INSTRUCTIONS TO FOLLOW: Copy the data below word for word, beginning at the line that contains "scientific name: Lymantria dispar" and stopping after the line that contains "family: Nymphalidae".

ENTRIES SHOWN:
** start **

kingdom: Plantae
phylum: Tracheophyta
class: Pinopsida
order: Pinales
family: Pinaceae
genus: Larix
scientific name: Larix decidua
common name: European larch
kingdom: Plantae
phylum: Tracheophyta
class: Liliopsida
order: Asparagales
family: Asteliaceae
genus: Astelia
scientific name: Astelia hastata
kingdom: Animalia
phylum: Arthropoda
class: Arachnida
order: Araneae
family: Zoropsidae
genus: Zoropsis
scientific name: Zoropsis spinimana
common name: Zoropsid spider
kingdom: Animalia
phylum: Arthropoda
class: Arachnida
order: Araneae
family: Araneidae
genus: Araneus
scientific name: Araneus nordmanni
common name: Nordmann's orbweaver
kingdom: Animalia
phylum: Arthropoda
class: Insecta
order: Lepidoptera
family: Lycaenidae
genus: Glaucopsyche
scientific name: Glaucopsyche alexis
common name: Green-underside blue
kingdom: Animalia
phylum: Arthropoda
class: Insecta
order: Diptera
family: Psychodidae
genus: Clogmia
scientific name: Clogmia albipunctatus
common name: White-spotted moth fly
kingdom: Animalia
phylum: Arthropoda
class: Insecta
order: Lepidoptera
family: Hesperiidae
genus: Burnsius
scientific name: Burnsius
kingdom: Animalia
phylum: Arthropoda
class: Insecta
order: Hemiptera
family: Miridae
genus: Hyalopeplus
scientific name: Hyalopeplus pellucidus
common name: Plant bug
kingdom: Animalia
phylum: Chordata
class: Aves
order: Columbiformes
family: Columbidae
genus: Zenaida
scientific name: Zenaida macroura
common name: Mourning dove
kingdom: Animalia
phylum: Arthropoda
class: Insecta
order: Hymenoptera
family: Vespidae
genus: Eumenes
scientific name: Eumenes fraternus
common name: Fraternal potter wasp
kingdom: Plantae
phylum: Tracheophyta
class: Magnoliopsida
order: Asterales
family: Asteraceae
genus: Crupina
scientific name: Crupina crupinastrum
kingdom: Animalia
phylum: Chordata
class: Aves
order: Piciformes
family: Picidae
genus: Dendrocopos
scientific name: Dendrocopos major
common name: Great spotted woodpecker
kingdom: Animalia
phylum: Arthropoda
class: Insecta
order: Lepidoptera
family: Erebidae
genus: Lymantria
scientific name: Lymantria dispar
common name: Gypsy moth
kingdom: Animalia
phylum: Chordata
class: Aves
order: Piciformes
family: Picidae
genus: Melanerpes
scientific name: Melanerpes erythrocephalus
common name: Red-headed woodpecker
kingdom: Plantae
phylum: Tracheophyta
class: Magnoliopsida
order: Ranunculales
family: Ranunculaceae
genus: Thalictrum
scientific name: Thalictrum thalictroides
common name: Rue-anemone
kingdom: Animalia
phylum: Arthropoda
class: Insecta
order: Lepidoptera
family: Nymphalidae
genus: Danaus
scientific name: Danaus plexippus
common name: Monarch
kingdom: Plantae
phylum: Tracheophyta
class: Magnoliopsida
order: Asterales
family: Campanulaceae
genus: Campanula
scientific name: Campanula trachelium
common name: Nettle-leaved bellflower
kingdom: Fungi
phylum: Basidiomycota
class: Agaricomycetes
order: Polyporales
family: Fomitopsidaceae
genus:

** end **

WRITTEN REPLY:
scientific name: Lymantria dispar
common name: Gypsy moth
kingdom: Animalia
phylum: Chordata
class: Aves
order: Piciformes
family: Picidae
genus: Melanerpes
scientific name: Melanerpes erythrocephalus
common name: Red-headed woodpecker
kingdom: Plantae
phylum: Tracheophyta
class: Magnoliopsida
order: Ranunculales
family: Ranunculaceae
genus: Thalictrum
scientific name: Thalictrum thalictroides
common name: Rue-anemone
kingdom: Animalia
phylum: Arthropoda
class: Insecta
order: Lepidoptera
family: Nymphalidae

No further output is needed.